2. Timeliness – While a final decision is appealable; the right to appeal does not last forever. Parties are bound to keep things moving along by exercising the right to appeal within a reasonable length of time after the final judgment is rendered. Similar to statutes of limitations, every court has a rule dictating the length of time after the final judgment during which an appeal may be made. For example, in the federal system, a federal district court’s final decision generally must be appealed within 30 days (or 60 days if the United States or its agent or officer is a party). Otherwise, the party who wishes to appeal loses that right forever.

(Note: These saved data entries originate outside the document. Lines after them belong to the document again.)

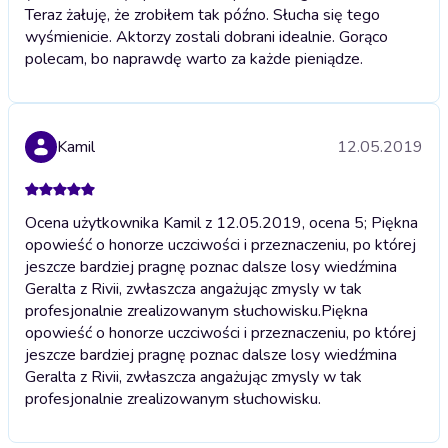
Teraz żałuję, że zrobiłem tak późno. Słucha się tego
wyśmienicie. Aktorzy zostali dobrani idealnie. Gorąco
polecam, bo naprawdę warto za każde pieniądze.
Kamil
12.05.2019
Ocena użytkownika Kamil z 12.05.2019, ocena 5; Piękna
opowieść o honorze uczciwości i przeznaczeniu, po której
jeszcze bardziej pragnę poznac dalsze losy wiedźmina
Geralta z Rivii, zwłaszcza angażując zmysly w tak
profesjonalnie zrealizowanym słuchowisku.
Piękna
opowieść o honorze uczciwości i przeznaczeniu, po której
jeszcze bardziej pragnę poznac dalsze losy wiedźmina
Geralta z Rivii, zwłaszcza angażując zmysly w tak
profesjonalnie zrealizowanym słuchowisku.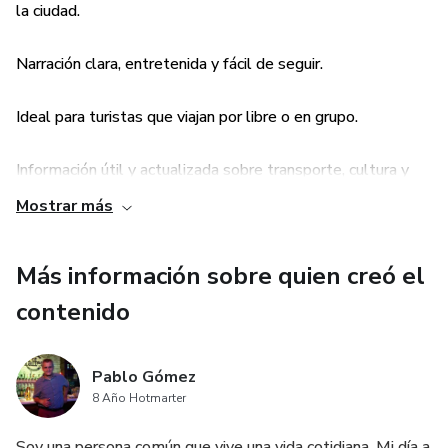
la ciudad.
Narración clara, entretenida y fácil de seguir.
Ideal para turistas que viajan por libre o en grupo.
Información útil y actualizada sobre transporte, cultura y
gastronomía.
Mostrar más
Ahorra tiempo planificando y evita tours costosos.
Más información sobre quien creó el
Compatible con cualquier dispositivo móvil.
contenido
Pablo Gómez
8 Año Hotmarter
Soy una persona común que vive una vida cotidiana. Mi día a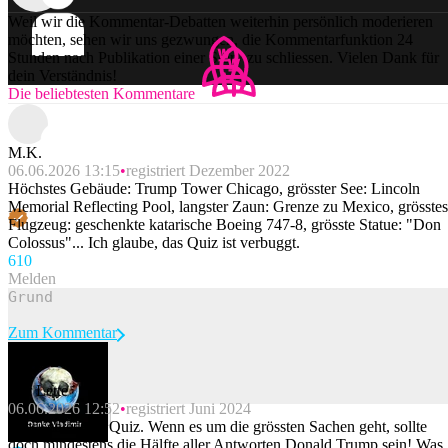
Weil wir die Kommentar-Debatten weiterhin persönlich moderieren
möchten, sehen wir uns gezwungen, die Kommentarfunktion 24
Stunden nach Publikation einer Story zu schliessen. Vielen Dank für
dein Verständnis!
Die beliebtesten Kommentare
M.K.
06.06.2026 13:15
registriert Dezember 2022
Höchstes Gebäude: Trump Tower Chicago, grösster See: Lincoln
Memorial Reflecting Pool, langster Zaun: Grenze zu Mexico, grösstes
Flugzeug: geschenkte katarische Boeing 747-8, grösste Statue: "Don
Colossus"... Ich glaube, das Quiz ist verbuggt.
61
0
Melden
Zum Kommentar
Der Lette
06.06.2026 12:52
registriert Juni 2024
Beitrag melden
Sehr schlechtes Quiz. Wenn es um die grössten Sachen geht, sollte
doch mindestens die Hälfte aller Antworten Donald Trump sein! Was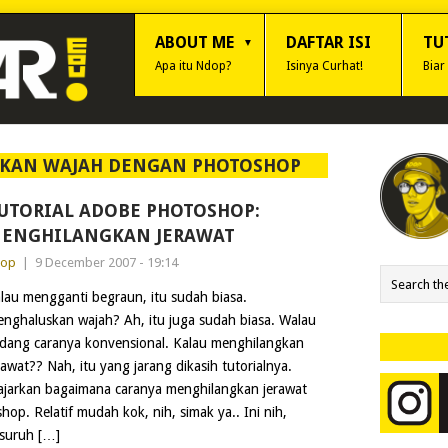
ABOUT ME
DAFTAR ISI
TU
Apa itu Ndop?
Isinya Curhat!
Biar
KAN WAJAH DENGAN PHOTOSHOP
UTORIAL ADOBE PHOTOSHOP:
ENGHILANGKAN JERAWAT
dop
|
9 December 2007 - 19:14
lau mengganti begraun, itu sudah biasa.
nghaluskan wajah? Ah, itu juga sudah biasa. Walau
dang caranya konvensional. Kalau menghilangkan
rawat?? Nah, itu yang jarang dikasih tutorialnya.
gajarkan bagaimana caranya menghilangkan jerawat
. Relatif mudah kok, nih, simak ya.. Ini nih,
suruh […]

Sometimes, there is a question as to when the final judgment of the trial court was entered. In one employment discrimination case in which a plaintiff sought back pay and other damages, a court issued an order setting forth its findings of fact and conclusions of law and stating that judgment was for the plaintiff and against the defendant. Some months later, the court issued another order awarding back pay and a retroactive promotion. Yet another order was entered in the next month, in which the court granted the plaintiff attorney’s fees and litigation expenses. A question arose about when the clock started ticking for the defendant to file a notice of appeal. Which order was the final order for purposes of appeal? The appeals court held that the last order, granting fees and expenses, was the final judgment in the case, because it dispensed with the last of the issues raised in the plaintiff’s complaint.
What Is an Appeal?
Appeal is the term used to describe the process by which a higher court reviews the decision of a lower (trial) court. The right to appeal an adverse legal decision is granted by the United States Constitution and the Minnesota Constitution. This appeals system provides a check on the power of a judge or jury. Judges who interpret the law erroneously will have their decisions overturned by a court with authority to do so. Judges know that an appellate court may check their governance over every case.
Some appeals are granted only at the discretion of the appellate court. The United States Supreme Court, because it cannot review every single case decided in the federal system, hears appeals only at its discretion.
A party who has had an adverse court decision made against him or her is the party with the right to appeal. (Only under very rare circumstances can a party appeal a favorable decision on the ground that he or she disagrees with the reasoning of the decision.) The party who appeals is known as the appellant. In opposition to the appellant is the appellee, the party who agrees with the outcome of the trial and will argue during the appeal that the judge or jury’s decision should be left alone.
What is Appellate Law?
All cases begin in a trial court, and at some point, the case will end in the trial court. Early in the litigation, the judge could dismiss the case, or a final judgment could be entered after a full trial. But at some point, the proceedings in the trial court will be concluded. At that point, a party unhappy with the outcome (typically the losing side, but sometimes even the winning side) can appeal.
An appeal typically begins with filing a notice of appeal in the trial court. The party appealing — known as the "appellant" — must also designate an appellate record. The appellate record consists of materials from the trial court that the appellant would like to present to the appellate court and use in appeal.